Upgrade guide¶
Conventions for upgrading Kneo Agent Platform (kneo-serv) between
releases, plus version-specific notes when a release has breaking changes.
For the release process itself (gates, tagging, artifacts), see
release_checklist.md. For the supported
kneo_agent SDK range, see sdk_alignment.md.
Versioning¶
Kneo Agent Platform follows semantic versioning:
- Patch (
0.1.0→0.1.1): bug fixes; persistence schemas, route contracts, CLI commands, and env-var names do not change. - Minor (
0.1.x→0.2.0): additive changes. Persistence schemas may add new tables or columns with migrations; routes and CLI may add new surfaces. Existing surfaces remain available with the same shape unless the release notes call out an exception. - Major (
0.x→1.0): may remove or change surfaces. Read the release notes before upgrading; expect to update calling code.
The HTTP API is also versioned at the URL prefix (/v1); legacy unversioned
routes remain available alongside /v1. See
design.md § 13.
Standard upgrade procedure¶
- Read the release notes for every minor/major version between your current and target version. Patch upgrades only need the latest patch's notes. Notes for the current release are at release_notes_0.1.0.md.
- Pin the target version in your dependency manifest:
- Stop traffic to the service (or drain via a load balancer). Background runs that are queued will be reclaimed by the worker after restart; in-flight runs that complete during the drain will record normally.
- Back up persistence. Follow
backup_and_recovery.md(pg_dumpfor PostgreSQL,backup_sqlite_database()for SQLite). Keep the backup until you have verified the new version through at least one business cycle. - Install the new version in your deployment image or environment.
- Restart the service. Migrations apply automatically at startup.
Watch the structured log for
migrationevents and anymigration_failederrors. - Verify with
GET /readyzand the deployment smoke script: - Resume traffic.
If GET /readyz does not return 200 within a few seconds of restart, see
troubleshooting.md § 1.2.

____

* Jobs *
[a] According to the upgrade guide, why does stopping traffic to the service before an upgrade not lose queued background runs?
[b] Proceed with the upgrade guide, starting after its final sentence.

____

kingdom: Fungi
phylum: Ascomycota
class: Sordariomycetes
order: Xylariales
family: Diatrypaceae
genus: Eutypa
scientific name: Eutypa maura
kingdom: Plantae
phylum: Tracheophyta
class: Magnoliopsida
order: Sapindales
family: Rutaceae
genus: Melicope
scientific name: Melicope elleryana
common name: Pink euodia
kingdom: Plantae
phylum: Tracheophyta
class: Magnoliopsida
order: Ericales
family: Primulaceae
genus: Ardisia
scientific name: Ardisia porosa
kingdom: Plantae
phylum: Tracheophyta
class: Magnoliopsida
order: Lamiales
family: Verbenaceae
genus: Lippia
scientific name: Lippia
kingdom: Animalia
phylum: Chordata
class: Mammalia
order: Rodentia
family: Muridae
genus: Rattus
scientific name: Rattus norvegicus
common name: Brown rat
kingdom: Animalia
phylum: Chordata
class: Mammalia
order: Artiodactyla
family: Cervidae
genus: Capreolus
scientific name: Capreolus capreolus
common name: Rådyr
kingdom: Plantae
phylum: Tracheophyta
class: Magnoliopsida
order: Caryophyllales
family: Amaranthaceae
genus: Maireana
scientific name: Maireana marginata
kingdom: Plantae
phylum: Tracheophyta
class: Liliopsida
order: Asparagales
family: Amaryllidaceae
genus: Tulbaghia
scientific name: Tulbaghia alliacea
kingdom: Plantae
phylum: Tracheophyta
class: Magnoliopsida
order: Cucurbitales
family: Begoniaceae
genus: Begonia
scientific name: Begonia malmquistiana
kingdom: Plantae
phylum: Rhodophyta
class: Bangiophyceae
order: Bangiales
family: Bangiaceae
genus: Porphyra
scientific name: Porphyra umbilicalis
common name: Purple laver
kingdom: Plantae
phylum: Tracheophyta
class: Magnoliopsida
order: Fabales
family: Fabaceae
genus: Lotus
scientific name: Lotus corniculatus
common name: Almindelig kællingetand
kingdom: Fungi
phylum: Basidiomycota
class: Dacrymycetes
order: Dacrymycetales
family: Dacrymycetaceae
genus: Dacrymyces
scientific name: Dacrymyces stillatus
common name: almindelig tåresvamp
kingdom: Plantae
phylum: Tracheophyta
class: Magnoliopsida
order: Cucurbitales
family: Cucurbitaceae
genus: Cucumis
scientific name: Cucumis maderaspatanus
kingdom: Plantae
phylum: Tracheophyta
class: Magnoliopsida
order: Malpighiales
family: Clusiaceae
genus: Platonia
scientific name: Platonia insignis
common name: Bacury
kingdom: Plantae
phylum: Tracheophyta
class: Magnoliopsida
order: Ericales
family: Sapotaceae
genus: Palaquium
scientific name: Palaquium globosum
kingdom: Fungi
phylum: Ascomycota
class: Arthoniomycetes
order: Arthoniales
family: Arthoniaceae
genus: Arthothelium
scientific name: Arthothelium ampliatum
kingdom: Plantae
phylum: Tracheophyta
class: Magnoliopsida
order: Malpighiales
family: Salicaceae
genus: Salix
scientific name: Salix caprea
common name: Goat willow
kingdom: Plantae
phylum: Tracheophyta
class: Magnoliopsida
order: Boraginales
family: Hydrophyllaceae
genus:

____

* Expected responses *
[a] The worker reclaims queued background runs after the service restarts. Any in-flight runs that finish during the drain are recorded normally.

[b]
Persistence migrations¶
Every store that has a schema (SQLiteRunStateStore,
PostgresRunStateStore) tracks its schema version and applies
forward-only migrations on first connection. Migrations are
idempotent and never drop columns or rows on their own. The
file-based stores have no schema; they tolerate older record shapes
through the row decoder.
If a migration fails, the service refuses to serve requests rather than running on a partially-migrated schema. Fix the underlying cause (usually a permissions or disk-space problem), then restart.
Downgrades are not supported. Restore from backup if you need to revert.
For contributors authoring new migrations (conventions, the dialect
portability rules, the test patterns), see
docs/dev/migrations.md.
Spec migrations¶
The YAML spec format is versioned at version: v1. The compiler accepts
older shapes through automatic normalization, but for clarity the CLI can
write upgraded specs to disk:
kneo spec migrate legacy_agent.yaml --output migrated_agent.yaml
kneo spec migrate migrated_agent.yaml --check --json
Specs that pass kneo spec validate on the source version will
continue to compile after upgrading; specs that hit deprecation warnings
should be migrated proactively before a future release removes the
fallback.
Signed bundles created with kneo spec bundle sign are tied to the
signing key, not the kneo-serv version, so bundles signed before an
upgrade continue to verify after as long as the signing key is unchanged.
SDK compatibility¶
kneo-serv declares a kneo-agent range in pyproject.toml. When
upgrading kneo-serv, let pip resolve the matching SDK; do not pin SDK
versions outside that range. The compatibility tests
(tests/test_sdk_compatibility.py) assert the SDK surface used by the
service, so a version mismatch surfaces as a test failure.
If you maintain custom runtimes or middlewares that import directly from
kneo_agent, run those compatibility tests after upgrading and update
imports in lockstep.
Configuration changes¶
Environment-variable names and defaults are part of the public surface. Changes are recorded in environment.md and called out in release notes:
- New variables default to behavior consistent with the previous release.
- Renamed variables retain a deprecation alias for at least one minor release; a startup warning is emitted when the alias is used.
- Removed variables are removed only at major versions.
After upgrading, diff your env file against the latest
deploy/production.env.example (or
staging.env.example) to spot any new optional variables.
CLI changes¶
The kneo CLI is regenerated each release; see
cli_reference.md for the current shape. New
subcommands are additive within minor releases. Subcommand behavior may
change at major releases — check the release notes.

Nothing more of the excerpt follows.